Google Moffett Place Campus, September 01, 2023
  • Traditional view synthesis approaches:
    - Interpolation techniques work for reconstruction from dense samples.
    - Mesh-based representations that require template meshes and are not suitable for gradient-based optimization.
    - Volumetric representations are well-suitable for gradient-based optimization but is not scalable to high resolutions due to discrete sampling.
  • A static scene is represented as a 5D continuous function:
    - Inputs are the 3D position and the 2D viewing direction of the camera.
    - One output is the view-dependent radiance (i.e. RGB) emitted at the location from the viewing direction.
    - Another output is the volume density representing the opacity at the location.
  • The neural radiance field (NeRF) is a multilayer perceptron (MLP) that does the above mapping.
    - The common bottom layers take in the locaction and output the density and a 256-dimensional feature vector.
    - An additional fully-connected layer takes in the 256-dimensional feature layer and the the camera ray’s viewing direction to output the view-dependent RGB color.
    - Without view dependence, there would be difficulty representing specularities.
    - Parameters are optimized separately for each scene via gradient descent.
    - The training error is simply the total squared error between the rendered and true pixel colors in the captured images.
  • The volume density can be interpreted as the differential probability of a ray terminating at an infinitesimal particle at the location.
    - The accumulated transmittance looks like this because illuminance drops proportionally at a surface along the ray, leading to a 1st-order linear ODE according to a zhihu article.
Continuous Volume Rendering (Source: [1])
  • The continuous integral is numerically estimated using quadrature and stratified sampling.
Volume Rendering Estimate
  • Positional encoding:
    - Deep networks are biased towards learning lower frequency functions and perform poorly at representing high-frequency variation in color and geometry.

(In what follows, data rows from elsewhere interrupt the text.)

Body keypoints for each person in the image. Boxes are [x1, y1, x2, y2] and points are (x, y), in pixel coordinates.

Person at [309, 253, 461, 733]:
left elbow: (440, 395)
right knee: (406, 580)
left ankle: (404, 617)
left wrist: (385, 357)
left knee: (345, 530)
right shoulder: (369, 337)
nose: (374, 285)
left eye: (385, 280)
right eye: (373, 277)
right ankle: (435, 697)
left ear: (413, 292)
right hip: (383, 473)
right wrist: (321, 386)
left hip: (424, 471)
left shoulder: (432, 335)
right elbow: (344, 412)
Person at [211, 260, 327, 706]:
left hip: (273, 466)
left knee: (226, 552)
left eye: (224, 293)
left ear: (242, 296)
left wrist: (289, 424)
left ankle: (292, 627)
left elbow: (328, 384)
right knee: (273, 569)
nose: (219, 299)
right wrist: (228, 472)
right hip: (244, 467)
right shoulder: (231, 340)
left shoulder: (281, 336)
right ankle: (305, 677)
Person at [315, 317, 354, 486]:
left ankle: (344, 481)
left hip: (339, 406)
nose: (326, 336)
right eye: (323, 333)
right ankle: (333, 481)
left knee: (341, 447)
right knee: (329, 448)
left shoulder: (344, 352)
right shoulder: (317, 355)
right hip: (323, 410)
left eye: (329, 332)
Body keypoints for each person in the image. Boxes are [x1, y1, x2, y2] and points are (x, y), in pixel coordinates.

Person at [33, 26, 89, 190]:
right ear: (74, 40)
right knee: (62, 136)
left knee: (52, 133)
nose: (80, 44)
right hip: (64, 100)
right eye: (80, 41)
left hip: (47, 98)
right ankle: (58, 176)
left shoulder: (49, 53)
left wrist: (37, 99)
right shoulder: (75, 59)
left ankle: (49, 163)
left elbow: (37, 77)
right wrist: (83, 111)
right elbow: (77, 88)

    - The solution is to preposition an encoding function to map each component of the position (3D vector) and the viewing direction (3D unit vector) to a higher dimensional space.
    - Such an encoding is so named in Transformer, where it was used for a different purpose.
  • Hierarchical volume sampling:
    - Sample efficiency needs improvement due to the presence of free space and occuluded regions that don’t contribute to the rendered images.
    - The solution is to separate the representation into a coarse network and a fine network that are optimized separately.
    - Evaluate the coarse network at locations obtained via stratified sampling to produce a more informed sampling.
    - A second set of samples are generated using inverse transformed sampling based on the color weights obtained from the coarse network, so that it contains more samples in regions expected to have visible content.
    - The fine network is evaluated at both the first and the second sets of sample.